If there’s one comic book character who has actually managed to be surprisingly malleable as a symbol, it’s Batman. While Superman will always stand for justice, Wonder Woman will represent compassion and Deadpool will be a symbol of how to cash in on crippling mental problems, Batman is more than that.
Over the years, the Batman has been a murderous avenger, campy caped crusader and terror incarnate. But I like to think that he has also become something else lately: A beacon for hope. Sure, the idea of a billionaire with too much anger inside his system can be frightening, but there’s more to Bruce Wayne than just fists and gadgets wrapped up in a bat costume and abandonment issues. Depending on the writer of course.
“Today with the internet I feel like we live in a very global community, and our fears are much larger. They’re national and global — you fear terrorism and resource depletion and all this kind of stuff, and Batman can’t fight those things,” Batman writer Scott Snyder said to CBR about his final issue on the current Batman series, that ended with number 50.

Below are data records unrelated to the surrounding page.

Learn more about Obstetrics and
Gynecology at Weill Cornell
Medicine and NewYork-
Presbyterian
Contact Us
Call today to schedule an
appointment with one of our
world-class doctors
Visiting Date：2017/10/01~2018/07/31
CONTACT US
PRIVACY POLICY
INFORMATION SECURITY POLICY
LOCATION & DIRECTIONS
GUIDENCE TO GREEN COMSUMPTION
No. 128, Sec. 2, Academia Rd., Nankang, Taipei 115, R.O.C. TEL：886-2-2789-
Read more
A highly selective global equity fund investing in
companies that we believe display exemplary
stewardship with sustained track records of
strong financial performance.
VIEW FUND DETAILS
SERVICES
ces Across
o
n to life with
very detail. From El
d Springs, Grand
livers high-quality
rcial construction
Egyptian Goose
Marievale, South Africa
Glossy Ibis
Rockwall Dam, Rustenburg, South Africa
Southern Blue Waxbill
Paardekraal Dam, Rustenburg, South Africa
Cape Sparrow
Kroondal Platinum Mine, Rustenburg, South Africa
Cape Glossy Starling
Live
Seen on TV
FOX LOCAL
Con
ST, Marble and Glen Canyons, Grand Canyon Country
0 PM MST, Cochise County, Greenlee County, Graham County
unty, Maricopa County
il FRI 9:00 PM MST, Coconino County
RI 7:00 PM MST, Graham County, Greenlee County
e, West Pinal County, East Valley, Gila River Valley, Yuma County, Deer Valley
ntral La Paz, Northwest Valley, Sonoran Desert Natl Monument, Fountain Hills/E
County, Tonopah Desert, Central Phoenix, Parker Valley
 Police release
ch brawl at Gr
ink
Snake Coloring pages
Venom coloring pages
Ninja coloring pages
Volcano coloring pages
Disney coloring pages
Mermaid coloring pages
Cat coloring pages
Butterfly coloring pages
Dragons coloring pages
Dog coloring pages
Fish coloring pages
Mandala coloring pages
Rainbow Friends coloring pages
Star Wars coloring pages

And so, what I really hope what we’ve turned him into — instead of a symbol of intimidation, which is a fine symbol to be back then — he’s kind of a symbol of inspiration. Where, instead of scaring bad people into the shadows, he brings good people out into the light, and inspires us to be the best versions of ourselves that we can be, and overcome our fear — like you’re saying — fear is playing a large part in this mythology.
I think he says, no matter what Gotham throws you, no matter what terrifying thing it generates for you to face, you can overcome that in your life. And I feel that’s why he’s such an enduring character, and why he’s endlessly so fun to write. Because people always joke about “Batman always wins” whenever I say like, you know, “X-Men vs. Avengers, who wins? Batman always wins no matter who it is.”
But he wins in a way that’s funny, but he also wins in a way that isn’t funny, which is he teaches us that no matter what the obstacle and no matter how entrenched or intractable the kind of issue we’re facing seems, you can make baby steps toward it. And that’s what Batman is. And so for me, that’s what we were trying to end on, was this sense of problems that Bloom is pointing to are things that will not be solved in this arc, but what Batman says is it’s worth trying.
I like that. I like the idea that began all the way back in 2005 with the Batman Begins film, of Bruce Wayne being an incorruptible symbol who brings out the best in people by beating the worst of them. Snyder’s fiftieth issue of the Batman run essentially reset the character for future writers, creating a revitalised dark knight who was back to peak fighting form as he saved the city from Mr Bloom and his seeds. A rather good read, that reminds that while Bruce Wayne will always be the Batman, anyone can be a hero.